На следующее утро я поднялась рано, чтобы взяться за дела. Завтрак подали поздно, но на жалобы сэра Освальда уже никто не обращал внимания, поэтому в конце концов он заткнулся и сосредоточился на поглощении максимально возможного количества oeufs frits по-сербски — плов с луком и изюмом, залитый яйцом. Блюдо было необычным, но вполне съедобным. Потом я отмывала кладовую для дичи карболкой, которая воняла так, что мне казалось, будто запах впитался не только в мои волосы и одежду, но даже в кожу. Когда я закончила, то пошла наверх к Мэгги за подносом.

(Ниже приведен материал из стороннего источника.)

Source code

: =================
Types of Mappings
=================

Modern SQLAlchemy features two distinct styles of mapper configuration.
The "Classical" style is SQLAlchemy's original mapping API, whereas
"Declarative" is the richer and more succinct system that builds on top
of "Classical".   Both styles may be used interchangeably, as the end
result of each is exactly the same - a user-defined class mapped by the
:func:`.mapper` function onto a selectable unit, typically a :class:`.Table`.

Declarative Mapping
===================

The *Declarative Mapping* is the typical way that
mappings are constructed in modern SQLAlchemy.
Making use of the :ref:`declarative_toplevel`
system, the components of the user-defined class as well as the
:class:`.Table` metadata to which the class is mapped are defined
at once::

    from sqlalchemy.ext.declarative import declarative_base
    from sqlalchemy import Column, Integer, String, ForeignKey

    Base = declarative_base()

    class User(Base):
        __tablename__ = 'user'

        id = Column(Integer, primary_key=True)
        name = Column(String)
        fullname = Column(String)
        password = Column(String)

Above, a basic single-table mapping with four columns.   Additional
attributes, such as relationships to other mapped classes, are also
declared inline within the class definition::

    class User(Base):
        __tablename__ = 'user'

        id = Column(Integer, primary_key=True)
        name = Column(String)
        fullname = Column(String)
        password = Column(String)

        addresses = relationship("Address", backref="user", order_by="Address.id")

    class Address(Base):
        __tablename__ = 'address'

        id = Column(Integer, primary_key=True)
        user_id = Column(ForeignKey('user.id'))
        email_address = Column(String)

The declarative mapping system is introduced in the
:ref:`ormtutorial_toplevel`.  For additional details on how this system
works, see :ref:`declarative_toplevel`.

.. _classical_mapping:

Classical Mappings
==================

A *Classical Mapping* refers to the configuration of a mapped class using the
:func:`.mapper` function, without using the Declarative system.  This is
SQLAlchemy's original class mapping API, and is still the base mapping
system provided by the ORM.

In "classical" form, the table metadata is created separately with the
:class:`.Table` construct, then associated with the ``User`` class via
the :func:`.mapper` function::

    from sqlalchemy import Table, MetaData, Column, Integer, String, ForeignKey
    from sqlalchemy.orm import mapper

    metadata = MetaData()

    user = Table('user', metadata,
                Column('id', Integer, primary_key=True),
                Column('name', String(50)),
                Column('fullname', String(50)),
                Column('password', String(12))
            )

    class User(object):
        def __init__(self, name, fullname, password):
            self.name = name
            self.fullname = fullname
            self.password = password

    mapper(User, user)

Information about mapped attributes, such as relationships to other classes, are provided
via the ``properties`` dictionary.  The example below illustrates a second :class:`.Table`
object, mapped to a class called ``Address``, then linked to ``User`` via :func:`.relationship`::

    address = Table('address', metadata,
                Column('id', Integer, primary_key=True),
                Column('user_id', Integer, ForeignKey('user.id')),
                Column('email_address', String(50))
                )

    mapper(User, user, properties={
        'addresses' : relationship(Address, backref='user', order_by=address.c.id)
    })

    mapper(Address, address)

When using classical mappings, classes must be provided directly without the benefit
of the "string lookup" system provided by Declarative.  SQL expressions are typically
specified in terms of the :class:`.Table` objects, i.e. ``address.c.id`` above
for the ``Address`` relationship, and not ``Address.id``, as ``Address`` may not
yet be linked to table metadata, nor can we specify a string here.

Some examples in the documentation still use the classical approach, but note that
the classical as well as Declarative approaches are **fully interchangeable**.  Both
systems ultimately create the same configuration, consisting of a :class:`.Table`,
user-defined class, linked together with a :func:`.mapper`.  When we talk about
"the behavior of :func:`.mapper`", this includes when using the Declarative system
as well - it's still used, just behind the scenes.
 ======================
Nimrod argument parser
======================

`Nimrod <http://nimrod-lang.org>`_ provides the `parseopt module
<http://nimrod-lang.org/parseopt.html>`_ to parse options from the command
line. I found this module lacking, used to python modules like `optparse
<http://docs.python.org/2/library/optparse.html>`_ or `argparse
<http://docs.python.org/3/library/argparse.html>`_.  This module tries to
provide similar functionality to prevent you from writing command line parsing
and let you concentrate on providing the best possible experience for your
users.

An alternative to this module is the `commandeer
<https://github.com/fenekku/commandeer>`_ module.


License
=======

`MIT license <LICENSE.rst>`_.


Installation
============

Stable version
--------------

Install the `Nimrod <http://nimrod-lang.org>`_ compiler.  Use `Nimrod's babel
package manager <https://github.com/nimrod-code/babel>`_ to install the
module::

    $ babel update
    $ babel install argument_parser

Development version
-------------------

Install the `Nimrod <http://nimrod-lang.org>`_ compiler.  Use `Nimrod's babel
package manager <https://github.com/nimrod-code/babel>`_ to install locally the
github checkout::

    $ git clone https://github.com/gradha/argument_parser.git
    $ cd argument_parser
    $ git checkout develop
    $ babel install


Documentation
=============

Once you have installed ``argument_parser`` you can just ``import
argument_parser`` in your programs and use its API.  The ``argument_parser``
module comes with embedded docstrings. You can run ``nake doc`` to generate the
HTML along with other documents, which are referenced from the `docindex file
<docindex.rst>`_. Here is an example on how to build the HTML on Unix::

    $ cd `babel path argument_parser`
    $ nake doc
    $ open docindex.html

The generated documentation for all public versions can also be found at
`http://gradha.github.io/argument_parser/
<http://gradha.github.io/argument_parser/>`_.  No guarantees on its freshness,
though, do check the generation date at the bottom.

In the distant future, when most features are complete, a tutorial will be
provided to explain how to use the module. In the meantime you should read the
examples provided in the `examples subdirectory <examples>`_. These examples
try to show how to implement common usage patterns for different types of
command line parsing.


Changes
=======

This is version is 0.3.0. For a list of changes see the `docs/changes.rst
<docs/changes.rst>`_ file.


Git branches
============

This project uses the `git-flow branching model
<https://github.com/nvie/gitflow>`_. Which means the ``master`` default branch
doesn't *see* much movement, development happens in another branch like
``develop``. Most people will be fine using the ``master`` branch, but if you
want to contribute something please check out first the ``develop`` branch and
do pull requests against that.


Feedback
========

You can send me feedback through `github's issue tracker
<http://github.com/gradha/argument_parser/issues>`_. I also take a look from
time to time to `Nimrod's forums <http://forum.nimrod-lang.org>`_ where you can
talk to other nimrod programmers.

У нее была миссис Уэйл, которая меняла постель и убирала в комнате. Потом она отворила окно так широко, что камин задымил, и все мои попытки прогреть комнату пошли прахом.
— Я избавилась от микробов, — заявила она, взбивая подушки на креслах так, что в воздух поднялось облако пыли, и удалилась, не взглянув в мою сторону.
— Милая Джанет, — с теплотой в голосе произнесла Мэгги. — Я так счастлива, что есть люди, которые так заботятся обо мне.
Я закрыла окно и села к ней на кровать, чтобы не кричать, потому что ее глухота прогрессировала.
— Миссис Уэйл рассказала мне все: про тюрьму и так далее. Мне так жаль ее. Каково это — совершить столь ужасный поступок, который перевернет всю жизнь? — Конечно, я при этом думала и об отце.
— Она была такой красивой девушкой…
— Но жизнь изобилует терниями. Мне было так тяжело, когда умерла леди Пай — мать ребятишек. Справляться с таким огромным домом! У них совсем не было денег, приходилось все продавать. Ты знаешь, ведь сэр Освальд в первый раз женился по любви. Она была дочерью приходского священника, из хорошей, но очень бедной семьи. Мой отец пообещал сэру Освальду, если он женится на мне, три четверти прибыли от его ковров прямо в день свадьбы.